Worries, none. Where’s your daughter? What’s up with sonny boy? Is some jackass going to start a nuclear war? What’s that lump in your unmentionable? How are you going to put food on the table? Forget about it. It’s all wiped clean. Tell me that’s not a great big fat check mark in the plus column.

But even with all these goodies, I know some of you might feel you should have done something about near term human extinction. You’re guilty, I get it. You just feel bad. “If only, back in the seventies… “, you are saying to yourself. You feel you have no right to this windfall. You should have been more responsible. You and the other Baby Boomers, Greatest Generationists, Millennials, Generation Xers, whatever, should have stood up, put your bodies on the line, at least said something. Well, I’ve got news for you, buddy: Homo sapiens have been working this side of the street for quite some time. We drive other species to extinction. That’s what we do and we’ve been doing it for two hundred thousand years. Galapagos turtles, passenger pigeons, the great awk, whales, swordfish, buffalo, chestnut trees, ferns frogs lizards, butterflies and any other scrap of flora and fauna with a breath of life or a green leaf is, or soon will be, …toast. Welcome to the sixth mass extinction, playah. This is going to be the wildest party in the whole blooming universe, and you’re invited. Put on your happy face. It’s the grand finale. You don’t have to fret about not having bought that Yugo in the seventies.
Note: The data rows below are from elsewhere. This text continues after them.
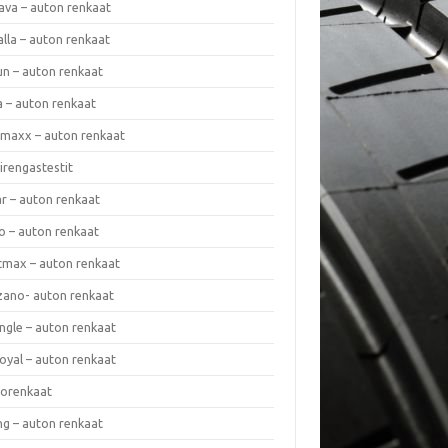
ava – auton renkaat
lla – auton renkaat
un – auton renkaat
a – auton renkaat
rmaxx – auton renkaat
irengastestit
r – auton renkaat
o – auton renkaat
cmax – auton renkaat
zano- auton renkaat
ngle – auton renkaat
oyal – auton renkaat
iorenkaat
ng – auton renkaat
Now, admittedly, this makes us the biggest baddest mofo on the green-blue world, and that is worth a shit-eating grin or two. So add a shit-eating grin or two on the plus side of the near-term human extinction ledger.

Homo Erectus started the party when he mastered fire at least four hundred thousand years ago. Before that it was eat and be eaten. In one fell swoop he became the big enchilada. He fire-scaped the countryside wiping out species he didn’t eat and encouraging those that he did. Hi, grandpa!

However, he was small potatoes compared to us, homo sapiens, so called. When Homo Sapiens, heir to Herr Erectus, made the scene in Europe about twenty thousand years ago he found Neanderthal man. Neanderthal man had lived in Europe for about two hundred thousand years, through a couple of ice ages, without, as far as we can tell, disturbing the ecology. Now I know you’ve got this picture of Neanderthal man as a sort of man-ape –bent, hairy, kind of stupid. But that, it turns out, was propaganda. They were much more like us than we like to think. As a matter of fact we had sex with them, produced children, and cared for those children. Neanderthal DNA can be as much as 4% of our own. No one knows whether IQ scores correspond to percentage of Neanderthal DNA.

Anyway, we rubbed them out along with a couple of other brother species. And we never looked back. So now we arrived at ourselves. What’s the problem? Let’s face it, we’re here. The biggest plus from near term human extinction is near term human extinction. Isn’t that what we’ve been working towards lo these many millennia?